What researchers found was when the signal is interrupted there is less pain in the joint and the joint actually healed in the mice who had arthritis. Kyrkanides says:
“This cross talk is oil to the fire of arthritis. Trying to stop joint inflammation with the traditional drugs we have is inadequate — because it tries to address the joint but fails to address this newly discovered mechanism where pain is progressing along the nerve from the spine.”
In studies with arthritic mice, the researchers used a gene therapy to block a chemical messenger, IL-1B. The mice stopped their pain behavior. And their joints got better.
“It proves the processing of pain in the joint actually contributes to arthritis itself. We were very impressed to see we could control arthritis progression and allow for spontaneous if, by targeting IL-1B, we could control the pain at the spinal cord or along the sensory nerves.”

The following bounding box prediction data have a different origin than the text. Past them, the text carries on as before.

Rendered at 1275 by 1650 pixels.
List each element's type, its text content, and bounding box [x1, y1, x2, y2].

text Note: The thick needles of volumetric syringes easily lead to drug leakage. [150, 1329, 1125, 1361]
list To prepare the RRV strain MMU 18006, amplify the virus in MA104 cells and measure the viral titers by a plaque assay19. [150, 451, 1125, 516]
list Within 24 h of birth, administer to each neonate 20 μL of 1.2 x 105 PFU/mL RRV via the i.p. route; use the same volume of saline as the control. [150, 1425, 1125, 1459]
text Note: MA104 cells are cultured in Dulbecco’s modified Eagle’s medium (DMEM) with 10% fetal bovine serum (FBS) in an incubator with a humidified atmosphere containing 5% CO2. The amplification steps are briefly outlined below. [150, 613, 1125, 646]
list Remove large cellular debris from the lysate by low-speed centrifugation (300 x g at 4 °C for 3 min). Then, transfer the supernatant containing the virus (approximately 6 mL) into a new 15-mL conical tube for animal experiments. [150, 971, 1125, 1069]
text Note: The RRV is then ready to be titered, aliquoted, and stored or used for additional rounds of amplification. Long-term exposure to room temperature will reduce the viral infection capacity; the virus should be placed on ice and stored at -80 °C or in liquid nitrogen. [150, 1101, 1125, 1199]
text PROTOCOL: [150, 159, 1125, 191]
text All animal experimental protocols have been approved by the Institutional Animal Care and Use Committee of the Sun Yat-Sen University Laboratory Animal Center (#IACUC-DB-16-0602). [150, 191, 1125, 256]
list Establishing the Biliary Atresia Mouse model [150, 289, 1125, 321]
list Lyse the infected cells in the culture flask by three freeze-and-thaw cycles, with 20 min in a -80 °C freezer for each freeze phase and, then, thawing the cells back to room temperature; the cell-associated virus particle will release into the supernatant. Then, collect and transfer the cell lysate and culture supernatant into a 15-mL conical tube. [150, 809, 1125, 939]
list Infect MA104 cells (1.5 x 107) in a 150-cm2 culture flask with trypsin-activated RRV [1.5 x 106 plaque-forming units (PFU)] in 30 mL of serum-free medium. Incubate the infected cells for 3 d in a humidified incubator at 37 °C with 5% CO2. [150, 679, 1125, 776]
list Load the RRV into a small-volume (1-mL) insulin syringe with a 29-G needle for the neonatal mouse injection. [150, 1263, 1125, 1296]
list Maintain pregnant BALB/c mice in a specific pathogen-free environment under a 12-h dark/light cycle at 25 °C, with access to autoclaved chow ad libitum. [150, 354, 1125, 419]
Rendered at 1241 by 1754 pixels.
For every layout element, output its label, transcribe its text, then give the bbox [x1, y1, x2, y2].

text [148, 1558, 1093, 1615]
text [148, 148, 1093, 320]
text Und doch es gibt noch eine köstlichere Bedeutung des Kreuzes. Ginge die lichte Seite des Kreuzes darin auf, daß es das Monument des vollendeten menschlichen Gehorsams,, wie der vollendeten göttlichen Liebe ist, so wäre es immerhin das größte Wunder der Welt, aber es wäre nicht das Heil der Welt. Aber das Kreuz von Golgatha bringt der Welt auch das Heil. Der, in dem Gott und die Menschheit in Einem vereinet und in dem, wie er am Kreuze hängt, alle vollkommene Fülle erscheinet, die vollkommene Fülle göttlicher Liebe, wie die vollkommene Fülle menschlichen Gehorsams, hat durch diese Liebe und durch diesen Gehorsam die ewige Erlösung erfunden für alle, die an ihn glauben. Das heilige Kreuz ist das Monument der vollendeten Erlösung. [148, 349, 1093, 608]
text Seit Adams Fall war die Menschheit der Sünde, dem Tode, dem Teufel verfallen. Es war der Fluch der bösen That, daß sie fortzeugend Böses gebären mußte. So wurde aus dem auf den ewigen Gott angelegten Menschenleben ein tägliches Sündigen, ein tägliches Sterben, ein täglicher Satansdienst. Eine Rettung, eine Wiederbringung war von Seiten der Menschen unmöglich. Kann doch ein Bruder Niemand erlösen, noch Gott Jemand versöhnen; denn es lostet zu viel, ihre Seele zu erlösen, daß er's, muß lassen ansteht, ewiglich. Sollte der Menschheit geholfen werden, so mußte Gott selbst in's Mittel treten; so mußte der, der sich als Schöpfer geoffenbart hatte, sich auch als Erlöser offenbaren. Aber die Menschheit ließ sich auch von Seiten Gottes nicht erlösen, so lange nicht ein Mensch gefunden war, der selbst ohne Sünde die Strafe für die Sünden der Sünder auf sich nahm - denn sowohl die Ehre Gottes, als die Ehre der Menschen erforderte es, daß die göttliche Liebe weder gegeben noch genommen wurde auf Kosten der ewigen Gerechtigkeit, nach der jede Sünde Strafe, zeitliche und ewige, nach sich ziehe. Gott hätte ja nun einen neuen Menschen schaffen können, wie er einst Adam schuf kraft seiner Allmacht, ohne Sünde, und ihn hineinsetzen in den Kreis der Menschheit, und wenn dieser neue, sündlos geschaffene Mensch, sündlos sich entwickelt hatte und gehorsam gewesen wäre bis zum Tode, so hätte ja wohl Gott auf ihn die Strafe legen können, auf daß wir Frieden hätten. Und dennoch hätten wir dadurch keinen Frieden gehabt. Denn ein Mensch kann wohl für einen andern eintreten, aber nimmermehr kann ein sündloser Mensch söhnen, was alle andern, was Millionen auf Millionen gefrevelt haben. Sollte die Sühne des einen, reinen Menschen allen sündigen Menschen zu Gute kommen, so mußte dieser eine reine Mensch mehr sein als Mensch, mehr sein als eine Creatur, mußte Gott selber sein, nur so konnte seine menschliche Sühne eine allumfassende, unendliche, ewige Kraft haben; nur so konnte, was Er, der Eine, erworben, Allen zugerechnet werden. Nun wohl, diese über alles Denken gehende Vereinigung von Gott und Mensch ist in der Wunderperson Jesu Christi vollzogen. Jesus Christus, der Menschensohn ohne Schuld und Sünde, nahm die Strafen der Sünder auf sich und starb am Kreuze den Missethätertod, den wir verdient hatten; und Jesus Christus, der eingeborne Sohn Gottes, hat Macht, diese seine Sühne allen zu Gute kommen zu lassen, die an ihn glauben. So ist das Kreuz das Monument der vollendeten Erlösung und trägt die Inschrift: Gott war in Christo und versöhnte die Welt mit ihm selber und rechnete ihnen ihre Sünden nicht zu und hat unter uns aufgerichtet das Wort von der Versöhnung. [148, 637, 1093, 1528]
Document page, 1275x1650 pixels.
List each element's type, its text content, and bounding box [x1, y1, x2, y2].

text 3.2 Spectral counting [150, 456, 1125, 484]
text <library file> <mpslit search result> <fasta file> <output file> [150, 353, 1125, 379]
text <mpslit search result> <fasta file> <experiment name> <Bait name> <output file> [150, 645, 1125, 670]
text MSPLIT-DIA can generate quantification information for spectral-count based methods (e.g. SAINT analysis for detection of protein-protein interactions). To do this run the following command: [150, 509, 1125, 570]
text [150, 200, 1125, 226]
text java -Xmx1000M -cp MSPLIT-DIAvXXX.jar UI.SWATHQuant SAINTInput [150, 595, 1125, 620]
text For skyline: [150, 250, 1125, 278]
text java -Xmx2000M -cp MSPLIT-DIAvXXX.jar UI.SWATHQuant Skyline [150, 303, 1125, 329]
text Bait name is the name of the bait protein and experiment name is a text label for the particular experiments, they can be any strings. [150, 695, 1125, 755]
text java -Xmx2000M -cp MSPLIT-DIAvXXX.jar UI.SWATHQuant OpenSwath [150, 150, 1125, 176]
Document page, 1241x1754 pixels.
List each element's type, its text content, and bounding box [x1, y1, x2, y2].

This research gives physicians a new outlook on treating arthritis. A osteoarthritis expert, Farshid Guilak, PhD, said that it’s a very exciting find because it opens up a whole new way of treating arthritis. Currently, physicians worry that if they just treat the pain in arthritis patients the joint damage will be worse because the patient will overuse their joints. With this study, it shows that by treating the pain it can actually affect the disease.